··· Texte de l'exercice

Je ne me souviens pas de mes premières années sauf quelques jours en maternelle, après je passe en CE1 et à ce dessin de chat un peu minable, les feutres ne marchaient plus. Est-ce cela les souvenirs d’enfance, l’arbre qui cache la forêt ?
Je ne me souviens pas n’avoir pas été timide avant d’être adulte, comme quoi ça passe !
Je ne me souviens pas de lui, d’elle, je sais que j’en ai oublié tout un tas, des copains je n’ai gardé en tête que quelques amis marquants, qu’est-ce qu’on garde, qu’est-ce qu’on oublie ? Je voudrais retrouver chaque petit moment de vie et m’en délecter dans les moments de blancs, de solitude, dans les entre-deux de ma vie. Je ne me souviens pas de la nostalgie, mais seulement des pensées douces, pas de la mélancolie, mais des moments doux qui ont fait ce que je suis.
Je me souviens de certaines phrases assassines et je ne me souviens pas de certains compliments.
Je ne me souviens pas avoir pensé que c’était si difficile de ne pas se souvenir. C’est logique tout de même, pas facile d’attraper ce qui n’est plus, ou n’a jamais été.
Je préfère me souvenir et garder au chaud dans mon cœur les petits secrets de mes souvenirs. »
Olivia
Mon expérience d’écriture :
C’était un texte amusant à écrire qui m’a emmenée vers des souvenirs d’enfance. Cependant, mon esprit a retenu certaines choses, sachant que ce texte serait partagé ici.
Cette consigne peut donc mener loin dans l’introspection, à la redécouverte de souvenirs enfouis.
La partie de la consigne « Je ne me souviens pas » est également très porteuse pour évoquer ce dont on a manqué. Là aussi, j’aurais besoin que ce texte ne soit pas partagé pour me laisser aller à l’écriture de sentiments très intimes.
Je vous conseille vivement d’explorer ces deux consignes, qui permettent à la fois de retrouver les souvenirs qui nous fondent et de prendre conscience de nos manques fondamentaux.
L’apport de « Je ne me souviens pas » dans l’écriture
- Contraste et profondeur : En juxtaposant « Je me souviens » et « Je ne me souviens pas », l’écrivant crée un contraste qui enrichit le texte. Cela permet de mettre en lumière non seulement les souvenirs clairs et distincts, mais aussi les vides, les oublis, et les zones floues de la mémoire. Cet aspect reflète la complexité et la non-linéarité de la mémoire humaine.
- Exploration de l’Inconscient : « Je ne me souviens pas » peut servir d’invitation à explorer l’inconscient. Dans la psychologie freudienne, l’oubli est souvent lié aux mécanismes de défense tels que le refoulement. Utiliser cette phrase dans l’écriture peut mener à une introspection sur ce qui est caché ou supprimé dans la mémoire.

······
··· Enregistrements fournis

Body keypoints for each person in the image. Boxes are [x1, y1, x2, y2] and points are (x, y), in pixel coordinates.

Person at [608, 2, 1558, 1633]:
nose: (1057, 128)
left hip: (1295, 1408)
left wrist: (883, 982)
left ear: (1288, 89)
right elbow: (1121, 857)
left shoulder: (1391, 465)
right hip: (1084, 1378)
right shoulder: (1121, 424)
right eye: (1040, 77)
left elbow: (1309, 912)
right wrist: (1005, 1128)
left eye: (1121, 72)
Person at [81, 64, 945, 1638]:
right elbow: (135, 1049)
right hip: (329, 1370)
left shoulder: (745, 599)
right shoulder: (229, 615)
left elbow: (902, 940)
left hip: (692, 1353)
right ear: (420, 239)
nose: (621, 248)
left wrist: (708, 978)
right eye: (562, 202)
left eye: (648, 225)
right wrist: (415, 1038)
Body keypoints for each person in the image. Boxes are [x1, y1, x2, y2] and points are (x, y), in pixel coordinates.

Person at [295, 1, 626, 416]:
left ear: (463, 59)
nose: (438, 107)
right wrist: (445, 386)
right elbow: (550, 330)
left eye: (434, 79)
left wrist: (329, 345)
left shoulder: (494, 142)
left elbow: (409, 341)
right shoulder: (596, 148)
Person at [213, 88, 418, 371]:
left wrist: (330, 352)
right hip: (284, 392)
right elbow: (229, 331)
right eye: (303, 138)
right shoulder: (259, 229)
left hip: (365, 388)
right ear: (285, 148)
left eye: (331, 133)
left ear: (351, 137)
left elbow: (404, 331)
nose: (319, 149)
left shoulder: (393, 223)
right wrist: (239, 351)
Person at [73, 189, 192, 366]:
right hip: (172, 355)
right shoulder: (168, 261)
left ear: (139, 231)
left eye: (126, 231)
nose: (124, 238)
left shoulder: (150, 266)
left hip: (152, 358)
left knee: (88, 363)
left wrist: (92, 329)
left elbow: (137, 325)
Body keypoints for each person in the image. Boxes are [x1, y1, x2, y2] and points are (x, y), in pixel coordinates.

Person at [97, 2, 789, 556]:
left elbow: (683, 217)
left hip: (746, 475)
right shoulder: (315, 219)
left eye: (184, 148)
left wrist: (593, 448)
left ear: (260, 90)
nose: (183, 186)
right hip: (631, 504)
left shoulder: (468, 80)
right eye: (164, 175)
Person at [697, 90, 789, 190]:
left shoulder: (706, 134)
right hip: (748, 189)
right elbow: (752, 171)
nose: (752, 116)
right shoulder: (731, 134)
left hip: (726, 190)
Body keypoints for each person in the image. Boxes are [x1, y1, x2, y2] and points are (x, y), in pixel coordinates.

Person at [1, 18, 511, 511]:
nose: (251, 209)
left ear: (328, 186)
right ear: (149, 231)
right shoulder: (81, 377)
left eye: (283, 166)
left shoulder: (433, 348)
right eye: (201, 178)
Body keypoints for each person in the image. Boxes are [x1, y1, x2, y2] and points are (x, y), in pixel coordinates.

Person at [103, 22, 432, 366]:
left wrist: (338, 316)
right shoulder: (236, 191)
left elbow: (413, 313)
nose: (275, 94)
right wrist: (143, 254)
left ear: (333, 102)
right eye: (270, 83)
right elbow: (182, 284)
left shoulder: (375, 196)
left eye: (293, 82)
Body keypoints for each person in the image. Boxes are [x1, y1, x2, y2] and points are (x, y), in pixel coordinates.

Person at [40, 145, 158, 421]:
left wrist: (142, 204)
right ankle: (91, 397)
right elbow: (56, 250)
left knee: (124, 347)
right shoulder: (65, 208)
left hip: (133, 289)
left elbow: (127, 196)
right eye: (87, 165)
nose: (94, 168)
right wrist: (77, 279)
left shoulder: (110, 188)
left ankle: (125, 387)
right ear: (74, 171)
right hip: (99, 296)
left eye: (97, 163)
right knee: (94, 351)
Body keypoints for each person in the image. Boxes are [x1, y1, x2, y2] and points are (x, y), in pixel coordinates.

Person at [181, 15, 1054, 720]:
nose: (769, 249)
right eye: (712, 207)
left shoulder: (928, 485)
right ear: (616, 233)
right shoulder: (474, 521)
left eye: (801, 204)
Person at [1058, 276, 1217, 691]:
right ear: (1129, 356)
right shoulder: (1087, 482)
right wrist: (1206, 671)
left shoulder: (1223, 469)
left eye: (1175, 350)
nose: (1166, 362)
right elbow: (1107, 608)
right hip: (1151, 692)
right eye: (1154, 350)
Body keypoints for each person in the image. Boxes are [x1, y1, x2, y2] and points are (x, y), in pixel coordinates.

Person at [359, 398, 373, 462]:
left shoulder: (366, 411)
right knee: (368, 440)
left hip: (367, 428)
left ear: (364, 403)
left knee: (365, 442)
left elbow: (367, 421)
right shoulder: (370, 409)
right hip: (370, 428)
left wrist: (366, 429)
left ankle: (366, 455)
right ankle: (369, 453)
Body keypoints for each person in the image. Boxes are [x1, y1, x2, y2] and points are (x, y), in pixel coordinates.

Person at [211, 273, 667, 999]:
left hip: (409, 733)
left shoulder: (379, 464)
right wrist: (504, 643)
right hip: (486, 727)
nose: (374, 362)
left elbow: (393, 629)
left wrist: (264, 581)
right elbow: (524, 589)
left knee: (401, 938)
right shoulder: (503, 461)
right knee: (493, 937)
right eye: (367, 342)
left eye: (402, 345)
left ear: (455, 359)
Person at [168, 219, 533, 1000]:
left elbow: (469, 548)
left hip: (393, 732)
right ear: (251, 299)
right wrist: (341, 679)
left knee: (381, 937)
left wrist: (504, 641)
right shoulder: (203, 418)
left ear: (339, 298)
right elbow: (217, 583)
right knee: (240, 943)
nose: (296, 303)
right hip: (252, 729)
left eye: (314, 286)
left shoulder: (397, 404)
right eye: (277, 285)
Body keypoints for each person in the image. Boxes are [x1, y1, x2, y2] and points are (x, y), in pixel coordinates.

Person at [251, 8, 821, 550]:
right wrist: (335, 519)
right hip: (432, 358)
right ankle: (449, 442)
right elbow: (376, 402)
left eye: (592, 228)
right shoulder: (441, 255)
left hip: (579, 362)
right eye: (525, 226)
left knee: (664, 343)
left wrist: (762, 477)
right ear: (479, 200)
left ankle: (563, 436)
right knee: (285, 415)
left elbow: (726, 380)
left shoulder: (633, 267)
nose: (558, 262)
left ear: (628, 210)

······

__À faire__
a. Dans le texte sur les souvenirs, relevez tout ce que le contraste entre « Je me souviens » et « Je ne me souviens pas » permet de mettre en lumière.
b. Poursuivez le texte sur les souvenirs à partir de sa dernière phrase.
Les enregistrements ne jouent aucun rôle ici.

__Réponses de l'exercice__
a.
- les souvenirs clairs et distincts
- les vides
- les oublis
- les zones floues de la mémoire

b.
- Stimulus créatif : Cette phrase peut servir de déclencheur créatif dans les ateliers d’écriture. Les participants peuvent être invités à réfléchir à ce qu’ils ont oublié ou choisi d’oublier, ouvrant la porte à des récits personnels profonds ou à des explorations fictionnelles.
- Thème de la quête identitaire : « Je ne me souviens pas » peut aussi symboliser la quête de l’identité, une exploration de ce qui a été perdu ou laissé derrière. Cela peut conduire à une réflexion sur la manière dont les souvenirs façonnent ou influencent notre perception de nous-mêmes.
- Lien avec le Surréalisme et l’Oulipo : Cette approche s’aligne bien avec les intérêts des surréalistes et de l’Oulipo pour l’inconscient, le jeu avec le langage, et la subversion des normes littéraires. Elle offre une façon de briser les conventions et d’expérimenter avec les mots et les idées.
Conclusion : L’art de se souvenir et d’oublier
En conclusion, les exercices « Je me souviens » et « Je ne me souviens pas » offrent des approches complémentaires pour explorer notre passé et notre identité. Ils nous permettent de plonger dans les profondeurs de nos expériences et de nos émotions, en mettant en lumière les facettes souvent ignorées ou oubliées de nos vies.
« Je me souviens » est un moyen de célébrer notre histoire personnelle, de reconnaître les petites joies, les leçons apprises, et les moments qui ont laissé une empreinte indélébile sur notre être. C’est une invitation à s’immerger dans le riche tissu de nos vies, en appréciant chaque fil qui a contribué à notre tapisserie unique.
D’un autre côté, « Je ne me souviens pas » nous confronte à l’inconnu de notre propre histoire. C’est une exploration des espaces vides, des silences et des zones d’ombre. Cet exercice nous rappelle que notre mémoire est sélective, façonnée autant par ce que nous choisissons de retenir que par ce que nous laissons s’échapper.
Je vous encourage, chers lecteurs, à expérimenter avec ces deux formes d’écriture. Que vous choisissiez de vous souvenir ou d’explorer l’oubli, chacun de ces exercices peut ouvrir des portes vers une compréhension plus profonde de vous-même et de votre parcours. Ils sont des outils puissants pour le développement personnel et la créativité, offrant un espace pour réfléchir, guérir et grandir.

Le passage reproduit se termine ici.